With many long-term care carriers, one can chose whether they want to receive daily or monthly benefit dollar amounts ($125.00 per day/$3,500 per month).  It’s important to consider since the policyholder may have two services performed on a single day that exceed the daily allowance of the long-term care policy.  An  example might be the physical therapist and the homemaker who prepares  weekly meals both appeared on Monday and both services are billed for that same day…will your long-term care policy cover both services?  Perhaps it is better to move to a monthly benefit amount so that services can be performed at your discretion and convenience and the long-term care policy will cover it all—assuming you don’t exceed your monthly benefit amount!
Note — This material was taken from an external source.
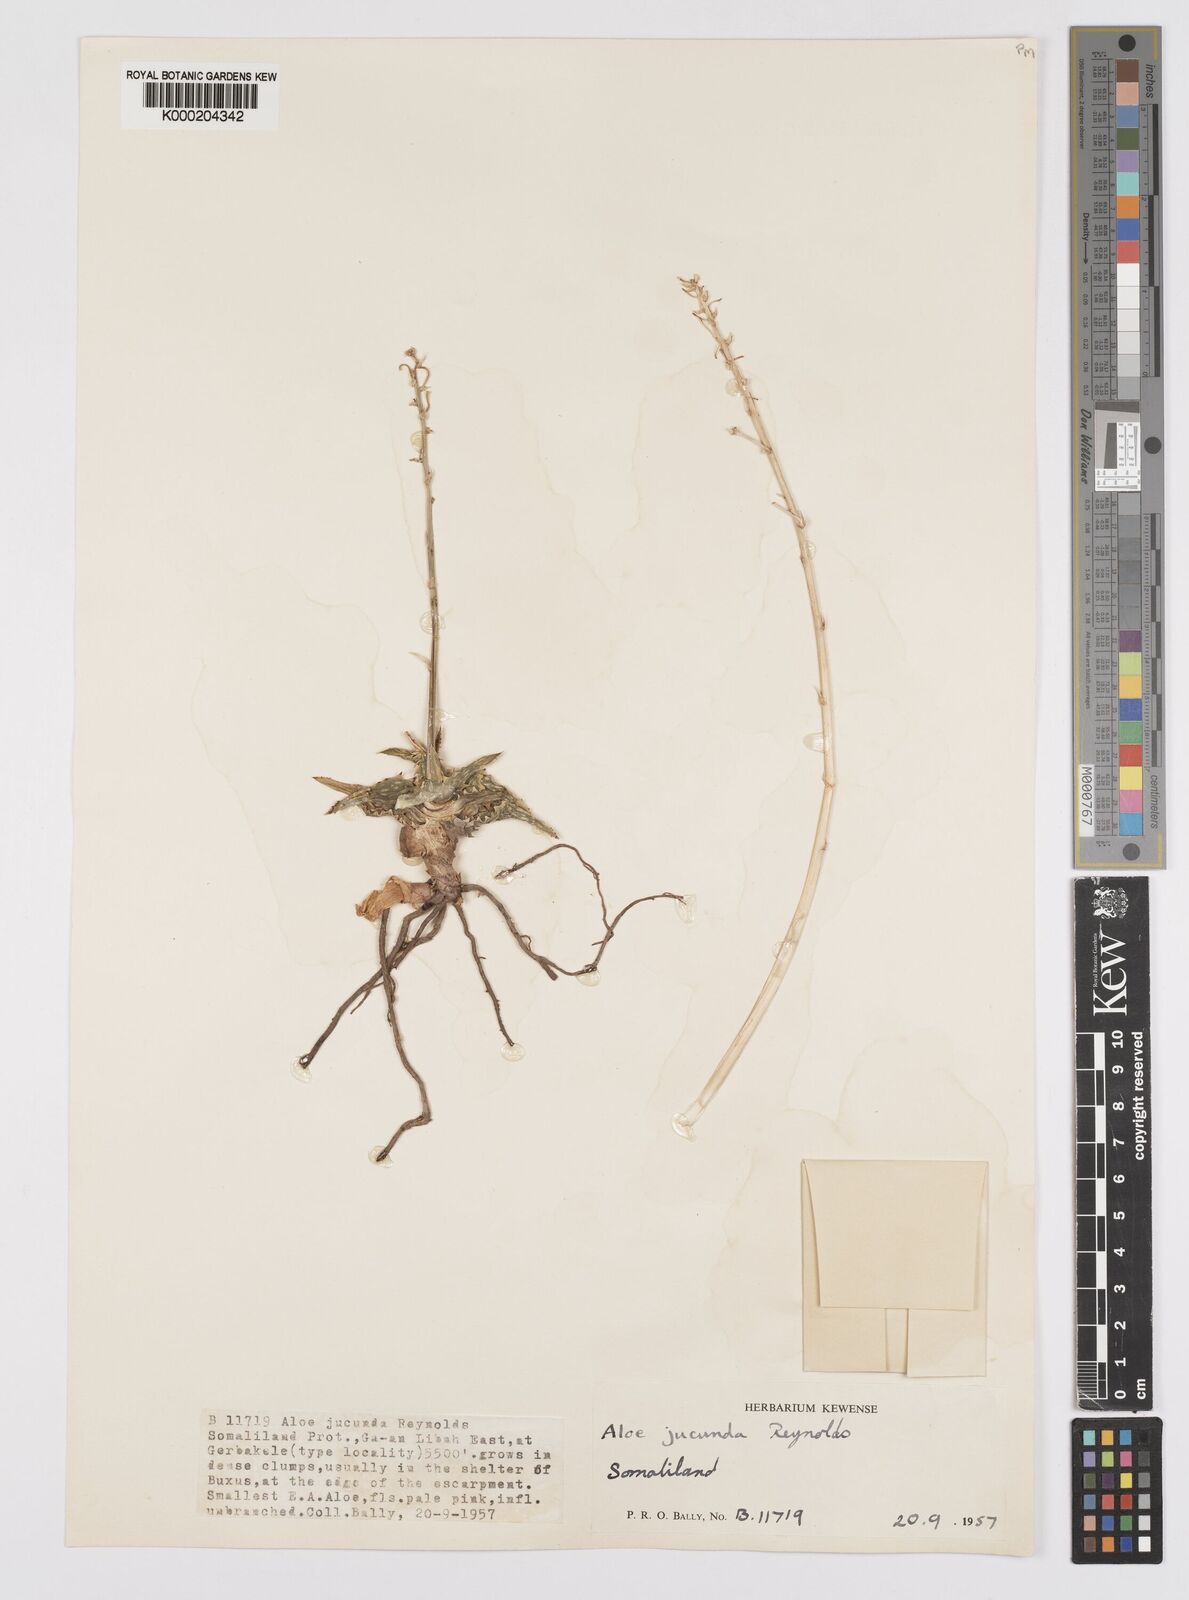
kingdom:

Your next consideration regarding the benefit amount is just that…the amount.  What should your daily/monthly benefit amount be?  I believe it is important to first understand what is the monthly cost of going to a fine nursing home that offers comprehensive care?  On average, in Georgia, good nursing home care equates to approximately $54,000 per year.  Looking at that amount on a monthly basis, you are talking about $4,500 per month or $150 per day.

From this point, the decision on the benefit amount even gets more difficult!  Assuming that you will need the $4,500 monthly or $150 daily benefit amount…will you have to carry a long-term care policy to cover the entire amount or can some of your savings pay for it, if needed?  Perhaps part of your pension?  So, what really does need to happen is that you must think through and decide can you afford to pay the premium to cover a large benefit amount or should you opt to receive a smaller benefit amount since if real catastrophe occurs…you will have some monies from elsewhere to assist.  It is vital that anyone looking to purchase a long-term care policy does their financial homework of their future needs.  Whether or not you use a financial planner, please take the time to study your financial situation today and for the future!

So, I cannot tell you what your monthly or daily benefit amount should be since I don’t know each and everyone’s financial environment.  What I can say is that it is important that you are comfortable paying your premiums, even if they don’t cover the entire exposure (remember this is insurance), and that you have thought through what the consequences would be if the ultimate disaster does occur, i.e., long-term nursing home care.

I want to close on a positive note and give everyone a good rule of thumb when they are thinking about benefit amounts…the benefit amount should cover approximately 80% of the cost of nursing home care…this is your best and safest option!